In collaboration with Pennsylvania State University, the Lighting Research Center (LRC) at Rensselaer Polytechnic Institute conducted a field study to measure drivers' ability to detect simulated workers adjacent to vehicles equipped with flashing yellow warning beacons varying in peak intensity (25 cd to 700 cd) and flash frequency (1 Hz or 4 Hz), while driving at night. Crash reports reveal that workers do not always wear reflective vests when working along the roadway, thus the study was conducted with and without safety vests on the simulated workers.
The results of the study were recently published in the journal Accident Analysis & Prevention. The paper, “Investigation of flashing and intensity characteristics for vehicle-mounted warning beacons” is authored by Kristin Kersavage, Nicholas Skinner, John Bullough, Philip Garvey, Eric Donnell, and Mark Rea.

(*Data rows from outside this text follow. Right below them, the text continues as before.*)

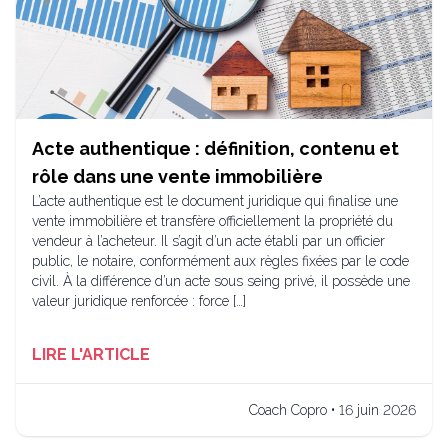
Acte authentique : définition, contenu et
rôle dans une vente immobilière
L’acte authentique est le document juridique qui finalise une
vente immobilière et transfère officiellement la propriété du
vendeur à l’acheteur. Il s’agit d’un acte établi par un officier
public, le notaire, conformément aux règles fixées par le code
civil. À la différence d’un acte sous seing privé, il possède une
valeur juridique renforcée : force […]
LIRE L'ARTICLE
Coach Copro • 16 juin 2026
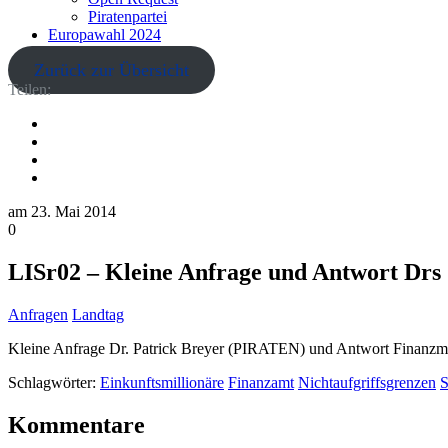
Piratenpartei
Europawahl 2024
Zurück zur Übersicht
Teilen:
am
23. Mai 2014
0
LISr02 – Kleine Anfrage und Antwort Drs 1
Anfragen
Landtag
Kleine Anfrage Dr. Patrick Breyer (PIRATEN) und Antwort Finanzmin
Schlagwörter:
Einkunftsmillionäre
Finanzamt
Nichtaufgriffsgrenzen
S
Kommentare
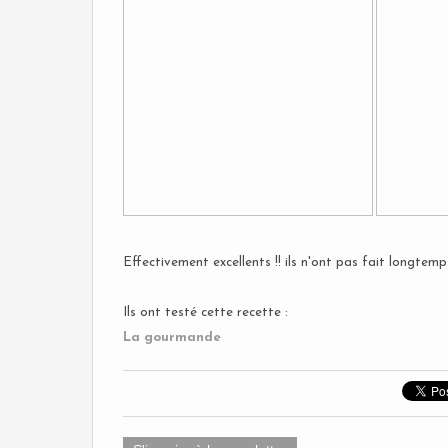
Effectivement excellents !! ils n'ont pas fait longtemp
Ils ont testé cette recette :
La gourmande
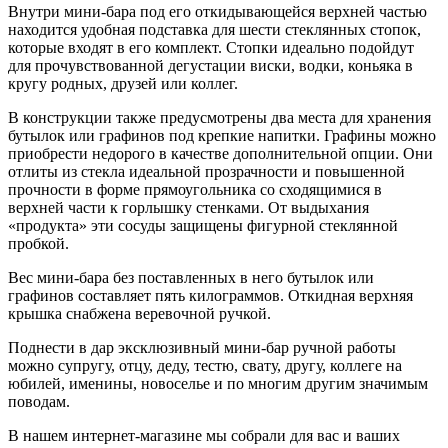
Внутри мини-бара под его откидывающейся верхней частью
находится удобная подставка для шести стеклянных стопок,
которые входят в его комплект. Стопки идеально подойдут
для прочувствованной дегустации виски, водки, коньяка в
кругу родных, друзей или коллег.
В конструкции также предусмотрены два места для хранения
бутылок или графинов под крепкие напитки. Графины можно
приобрести недорого в качестве дополнительной опции. Они
отлиты из стекла идеальной прозрачности и повышенной
прочности в форме прямоугольника со сходящимися в
верхней части к горлышку стенками. От выдыхания
«продукта» эти сосуды защищены фигурной стеклянной
пробкой.
Вес мини-бара без поставленных в него бутылок или
графинов составляет пять килограммов. Откидная верхняя
крышка снабжена веревочной ручкой.
Поднести в дар эксклюзивный мини-бар ручной работы
можно супругу, отцу, деду, тестю, свату, другу, коллеге на
юбилей, именины, новоселье и по многим другим значимым
поводам.
В нашем интернет-магазине мы собрали для вас и ваших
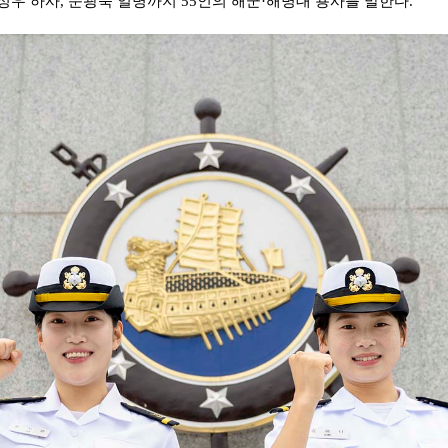
정우 하사
,
문광욱 일병까지
55
인의 해군
·
해병대 용사를 말한다
.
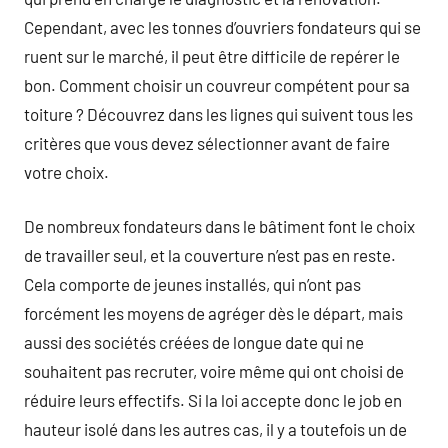
Cependant, avec les tonnes d’ouvriers fondateurs qui se
ruent sur le marché, il peut être difficile de repérer le
bon. Comment choisir un couvreur compétent pour sa
toiture ? Découvrez dans les lignes qui suivent tous les
critères que vous devez sélectionner avant de faire
votre choix.
De nombreux fondateurs dans le bâtiment font le choix
de travailler seul, et la couverture n’est pas en reste.
Cela comporte de jeunes installés, qui n’ont pas
forcément les moyens de agréger dès le départ, mais
aussi des sociétés créées de longue date qui ne
souhaitent pas recruter, voire même qui ont choisi de
réduire leurs effectifs. Si la loi accepte donc le job en
hauteur isolé dans les autres cas, il y a toutefois un de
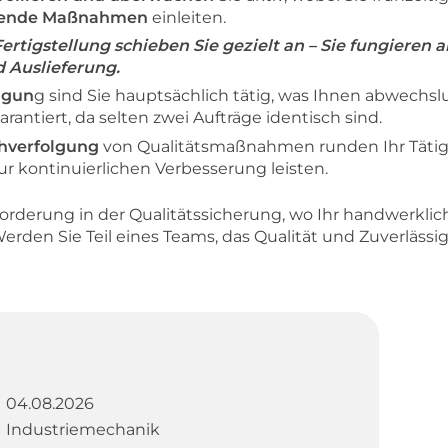
hende Maßnahmen
einleiten.
rtigstellung schieben Sie gezielt an – Sie fungieren al
 Auslieferung.
igun
g sind Sie hauptsächlich tätig, was Ihnen abwechs
rantiert, da selten zwei Aufträge identisch sind.
hverfolgung
von Qualitätsmaßnahmen runden Ihr Tätigke
ur kontinuierlichen Verbesserung leisten.
forderung in der Qualitätssicherung, wo Ihr handwerkl
? Werden Sie Teil eines Teams, das Qualität und Zuverlässi
04.08.2026
Industriemechanik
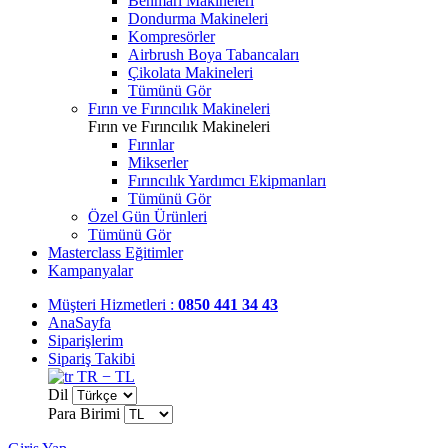
Benmari Makineleri
Dondurma Makineleri
Kompresörler
Airbrush Boya Tabancaları
Çikolata Makineleri
Tümünü Gör
Fırın ve Fırıncılık Makineleri
Fırın ve Fırıncılık Makineleri
Fırınlar
Mikserler
Fırıncılık Yardımcı Ekipmanları
Tümünü Gör
Özel Gün Ürünleri
Tümünü Gör
Masterclass Eğitimler
Kampanyalar
Müşteri Hizmetleri :
0850 441 34 43
AnaSayfa
Siparişlerim
Sipariş Takibi
TR − TL
Dil
Para Birimi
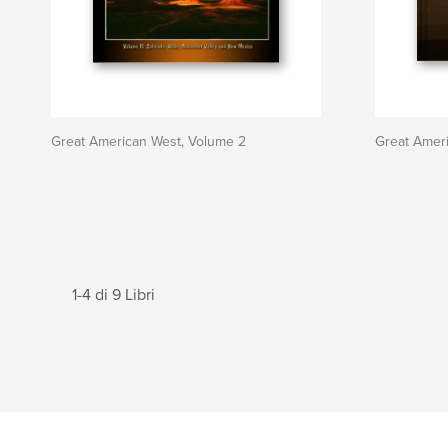
Great American West, Volume 2
Great Ameri
1-4 di 9 Libri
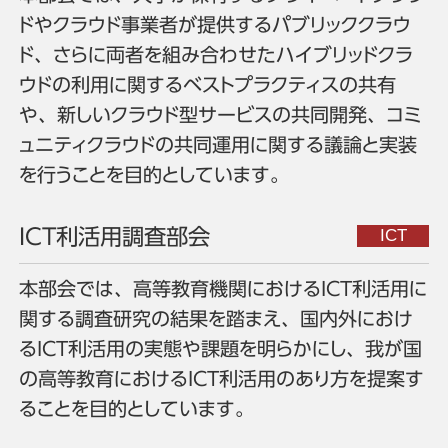
ドやクラウド事業者が提供するパブリッククラウ
ド、さらに両者を組み合わせたハイブリッドクラ
ウドの利用に関するベストプラクティスの共有
や、新しいクラウド型サービスの共同開発、コミ
ュニティクラウドの共同運用に関する議論と実装
を行うことを目的としています。
ICT利活用調査部会
本部会では、高等教育機関におけるICT利活用に
関する調査研究の結果を踏まえ、国内外におけ
るICT利活用の実態や課題を明らかにし、我が国
の高等教育におけるICT利活用のあり方を提案す
ることを目的としています。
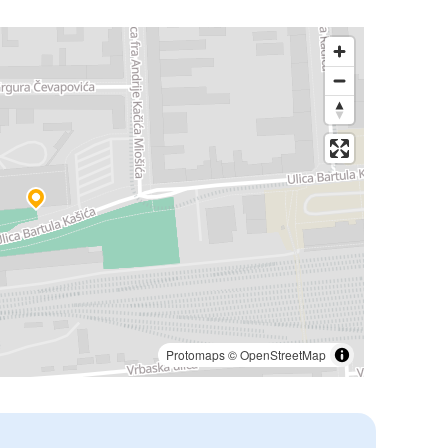
Protomaps
©
OpenStreetMap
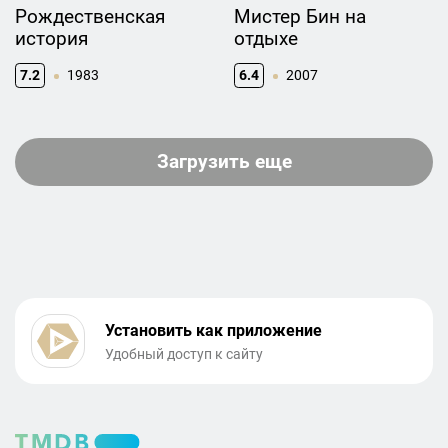
Рождественская
Мистер Бин на
история
отдыхе
7.2
1983
6.4
2007
Загрузить еще
Установить как приложение
Удобный доступ к сайту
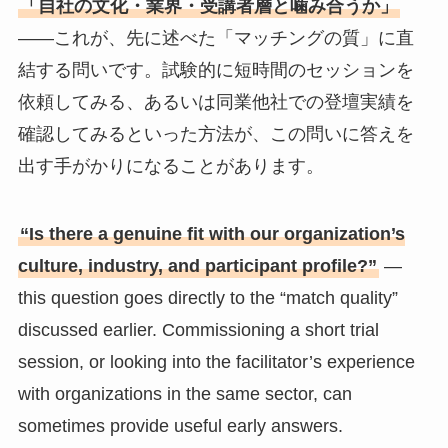
「自社の文化・業界・受講者層と噛み合うか」
——これが、先に述べた「マッチングの質」に直
結する問いです。試験的に短時間のセッションを
依頼してみる、あるいは同業他社での登壇実績を
確認してみるといった方法が、この問いに答えを
出す手がかりになることがあります。
“Is there a genuine fit with our organization’s
culture, industry, and participant profile?”
—
this question goes directly to the “match quality”
discussed earlier. Commissioning a short trial
session, or looking into the facilitator’s experience
with organizations in the same sector, can
sometimes provide useful early answers.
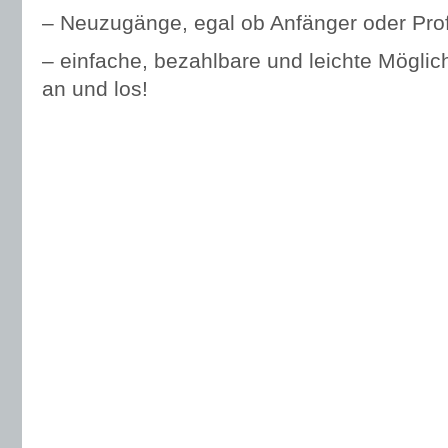
– Neuzugänge, egal ob Anfänger oder Pro
– einfache, bezahlbare und leichte Möglich
an und los!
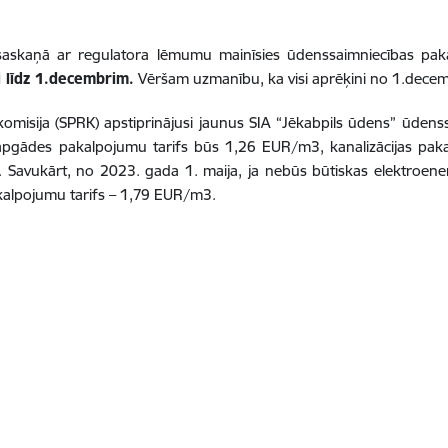
saskaņā ar regulatora lēmumu mainīsies ūdenssaimniecības pak
i līdz 1.decembrim.
Vēršam uzmanību, ka visi aprēķini no 1.decembr
misija (SPRK) apstiprinājusi jaunus SIA “Jēkabpils ūdens” ūdenss
pgādes pakalpojumu tarifs būs 1,26 EUR/m3, kanalizācijas paka
s. Savukārt, no 2023. gada 1. maija, ja nebūs būtiskas elektroen
kalpojumu tarifs – 1,79 EUR/m3.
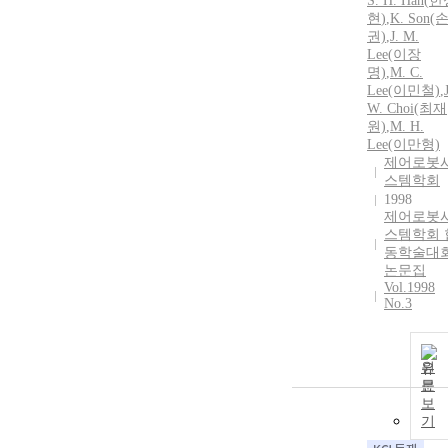
S.
H.
Han
(
한
현
)
,
K. Son(
권)
,
J. M.
Lee(이장
명)
,
M. C.
Lee(이민철)
,
W. Choi(최재
원)
,
M.
H.
Lee(이만형)
제어로봇
스템학회
1998
제어로봇
스템학회 
동학술대
논문집
Vol.1998
No.3
원
문
보
기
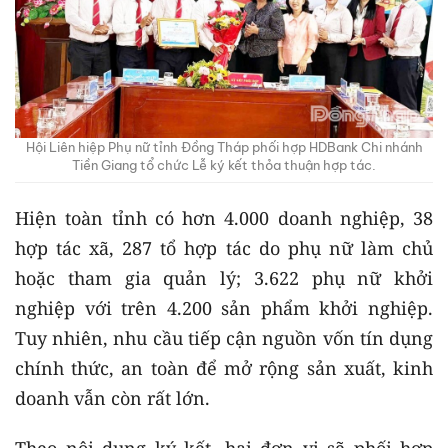
Hội Liên hiệp Phụ nữ tỉnh Đồng Tháp phối hợp HDBank Chi nhánh
Tiền Giang tổ chức Lễ ký kết thỏa thuận hợp tác.
Hiện toàn tỉnh có hơn 4.000 doanh nghiệp, 38
hợp tác xã, 287 tổ hợp tác do phụ nữ làm chủ
hoặc tham gia quản lý; 3.622 phụ nữ khởi
nghiệp với trên 4.200 sản phẩm khởi nghiệp.
Tuy nhiên, nhu cầu tiếp cận nguồn vốn tín dụng
chính thức, an toàn để mở rộng sản xuất, kinh
doanh vẫn còn rất lớn.
Theo nội dung ký kết, hai đơn vị sẽ phối hợp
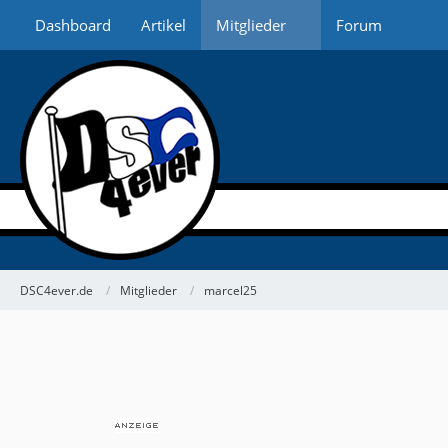
Dashboard
Artikel
Mitglieder
Forum
DSC4ever.de
Mitglieder
marcel25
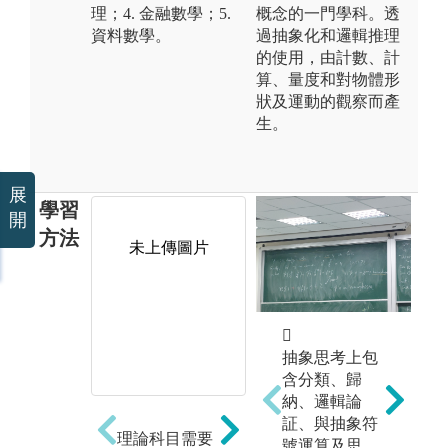
理；4. 金融數學；5.
概念的一門學科。透
資料數學。
過抽象化和邏輯推理
的使用，由計數、計
算、量度和對物體形
狀及運動的觀察而產
生。
展
學習
開
方法
未上傳圖片
未上傳圖片


抽象思考上包
含分類、歸
納、邏輯論
証、與抽象符
理論科目需要
理論和實作搭
程
號運算及思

The research team found that there was no difference in detection distances between lights flashing at 1 Hz or those flashing at 4 Hz. Detection distances were shortest when the peak intensity of the warning beacons was greater than 150 cd. As expected, the simulated workers wearing safety vests were seen from furthest away where drivers would have the most time to respond, regardless of the warning beacon peak intensity.
The study results can be incorporated into performance standards for flashing warning beacons to ensure that they support worker safety, especially at night.
Funding for this study was provided by the National Institute for Occupational Safety and Health (NIOSH Grant # R01OH010165 to Mark Rea, LRC).